Using data from 16 ice cores collected from widely spaced locations around the Antarctic continent, including the South Pole, McConnell’s team created the most accurate and precise reconstruction to date of lead pollution over the Earth’s southernmost continent.
The new record, described in an article published in July in the online edition of the Nature journal Scientific Reports, spans a 410-year period from 1600 to 2010 A.D.
“Our new record shows the dramatic impact of industrial activities such as smelting, mining, and fossil fuel burning on even the most remote parts of the world,” said McConnell, the study’s lead author, research professor and director of DRI’s ultra-trace ice core analytical laboratory, located on the institute’s campus in Reno, Nevada.
“It is very clear that industrial lead contamination was pervasive throughout Antarctica by the late 19th century, more than two decades before the first explorers made it to the South Pole,” he added. “The idea that Amundsen and Scott were travelling over snow that clearly was contaminated by lead from smelting and mining in Australia, and that lead pollution at that time was nearly as high as any time ever since, is surprising, to say the least.”
All measurements of lead and other chemicals used in this study were made using DRI’s unique continuous ice core analytical system. Low background atmospheric concentrations, together with well-known and often distinct isotopic characteristics of industrial sources make lead an ideal tracer of industrial pollution.
“Lead is a toxic heavy metal with strong potential to harm ecosystems,” said co-author Paul Vallelonga of the University of Copenhagen. “While concentrations measured in Antarctic ice cores are very low, the records show that atmospheric concentrations and deposition rates increased approximately six-fold in the late 1880s, co-incident with the start of mining at Broken Hill in southern Australia and smelting at nearby Port Pirie.”
The similar timing and magnitude of changes in lead deposition across Antarctica, as well as the characteristic isotopic signature of Broken Hill lead found throughout the continent, suggest that this single emission source in southern Australia was responsible for the introduction of lead pollution into Antarctica at the end of the 19th century and remains a significant source today, the authors report.
This study included ice cores collected as part of projects funded by the U.S. National Science Foundation. Additional ice cores were contributed to the study by international collaborators including the British Antarctic Survey, the Australian Antarctic Division, and the Alfred Wegener Institute in Germany.

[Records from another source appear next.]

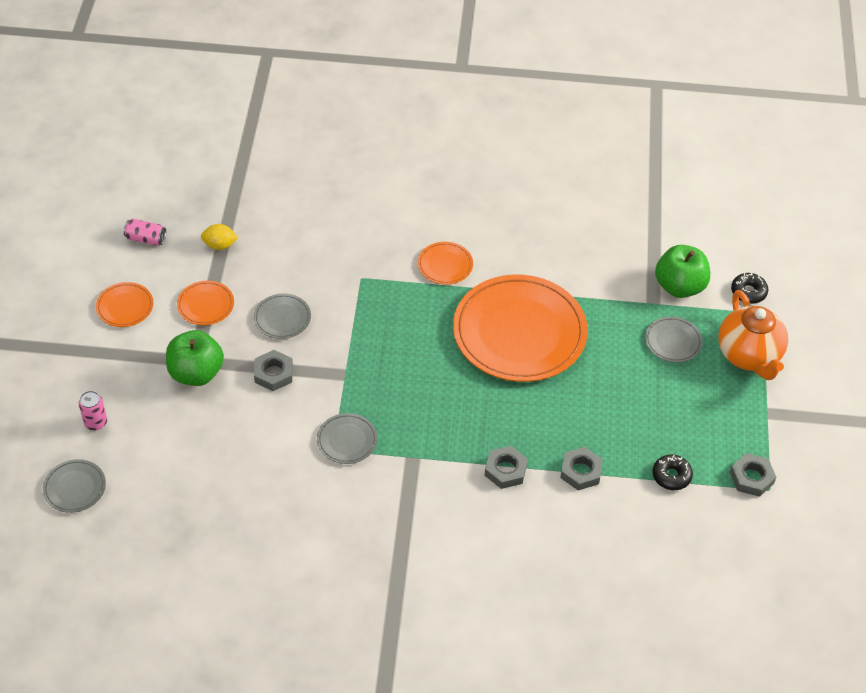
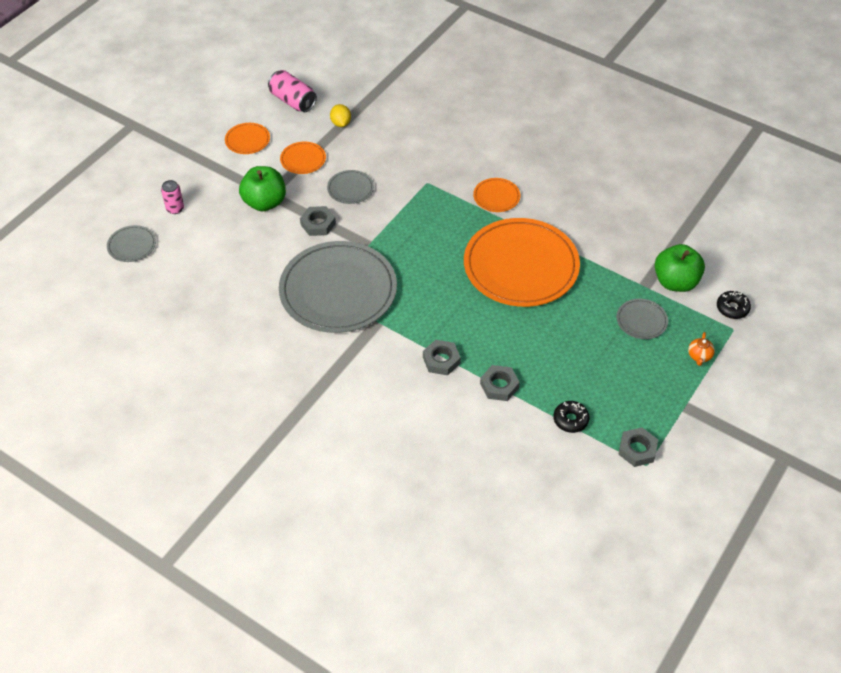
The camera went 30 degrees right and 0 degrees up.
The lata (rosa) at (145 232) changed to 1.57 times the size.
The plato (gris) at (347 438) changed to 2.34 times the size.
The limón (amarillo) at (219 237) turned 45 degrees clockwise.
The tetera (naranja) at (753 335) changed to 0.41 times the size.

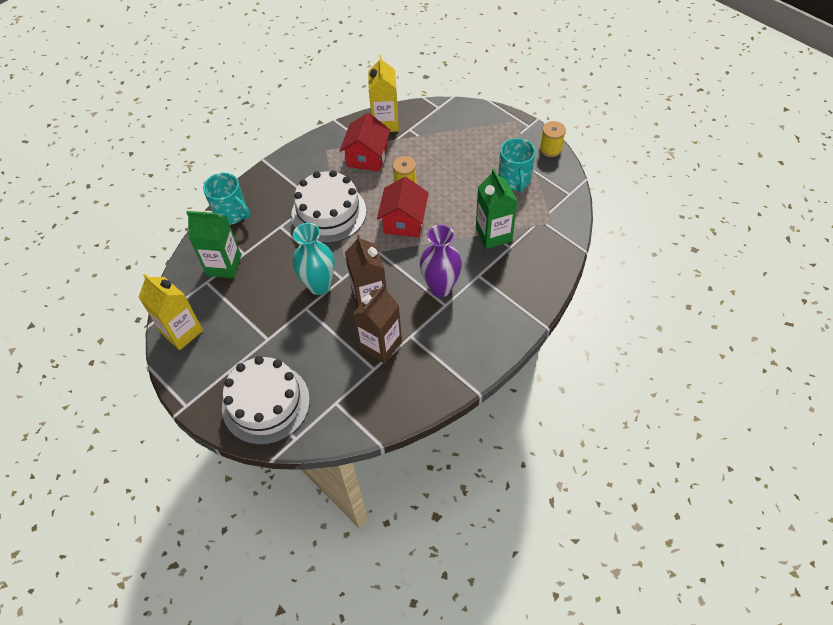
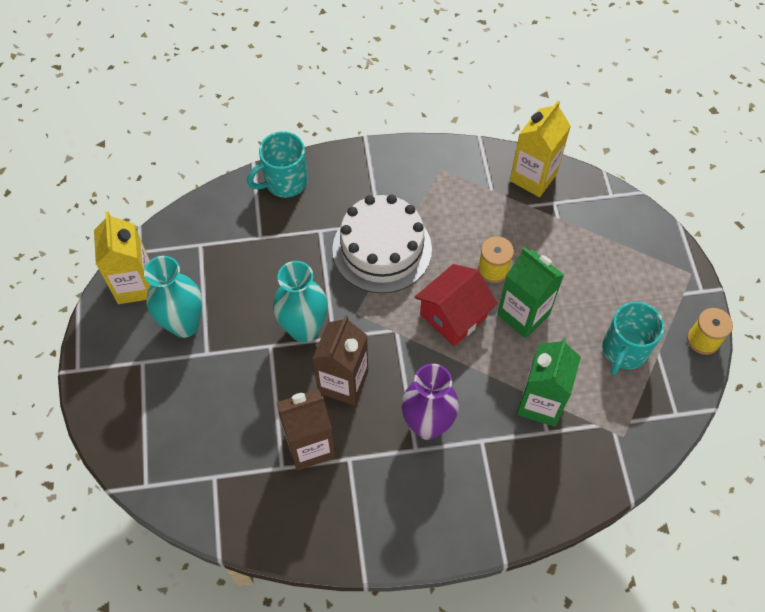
The camera went 35 degrees right and 5 degrees up.
The florero (turquesa) at (173 297) appeared.
The taza (turquesa) at (226 199) turned 75 degrees clockwise.
The cartón de leche (verde) moved from (213 244) to (530 292).
The tarta (blanco) at (266 400) disappeared.
The casa (rojo) at (365 142) disappeared.

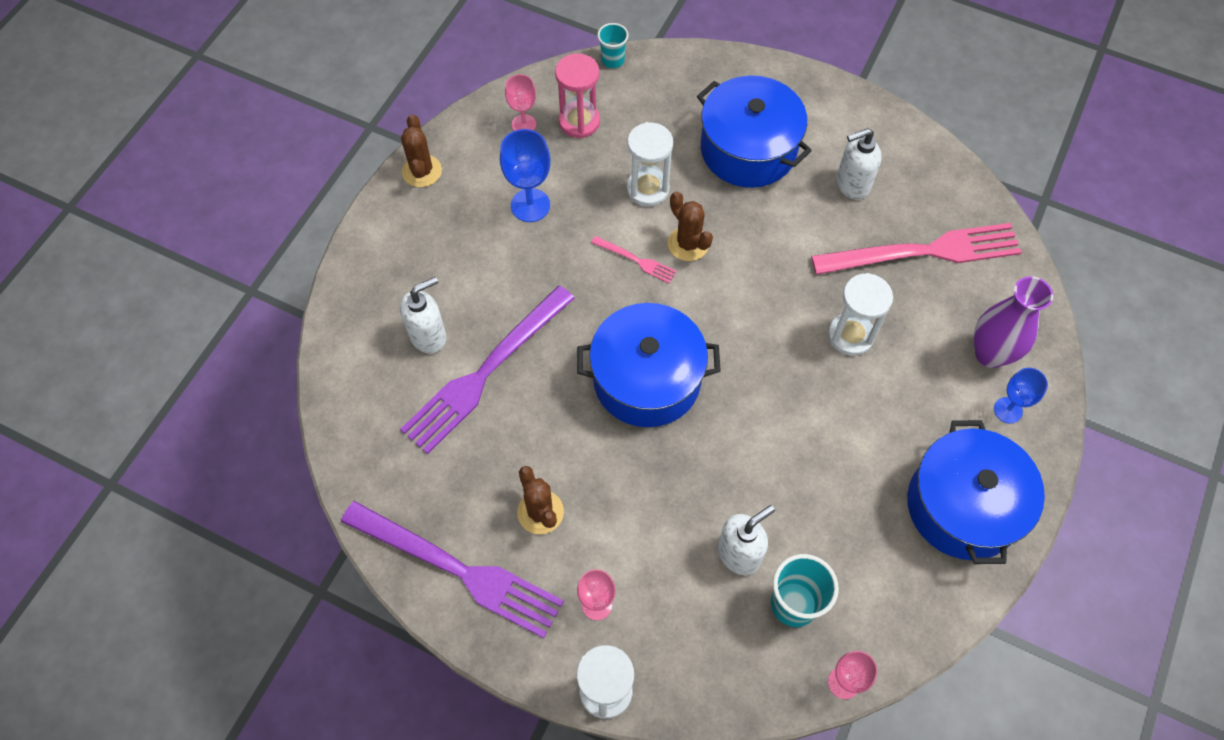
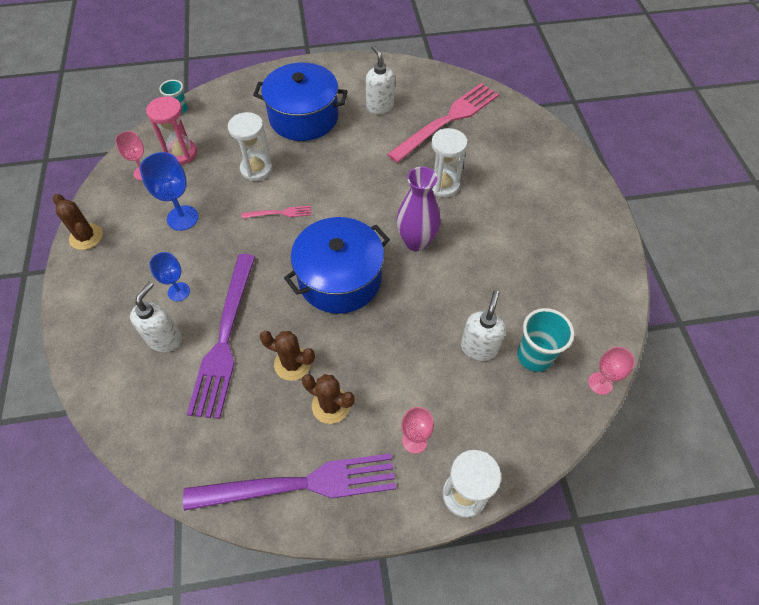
The camera went 35 degrees left and 5 degrees down.
The copa (azul) moved from (1021 395) to (169 276).
The cactus (marrón) moved from (690 226) to (287 356).
The dispensador de jabón (blanco) at (859 164) turned 120 degrees clockwise.
The florero (morado) moved from (1013 322) to (418 209).
The olla (azul) at (976 492) disappeared.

“The ice cores obtained through international collaborations were critical to the success of this study in that they allowed us to develop records from parts of Antarctica not often visited by U.S.-based scientists,” said co-author Tom Neumann of NASA’s Goddard Space Flight Center. “This included the Law Dome region of East Antarctica and a big section of East Antarctica visited by the Norwegian-United States Scientific Traverse of East Antarctica.”
McConnell explained the hazards of working in such extreme environments.
“I remember the day in 1999 we drilled the shallow core about 15 km from South Pole. The temperature was negative 100 degrees Fahrenheit with the wind chill so it was hard to motivate the field team to leave the galley at the South Pole station that day,” he said.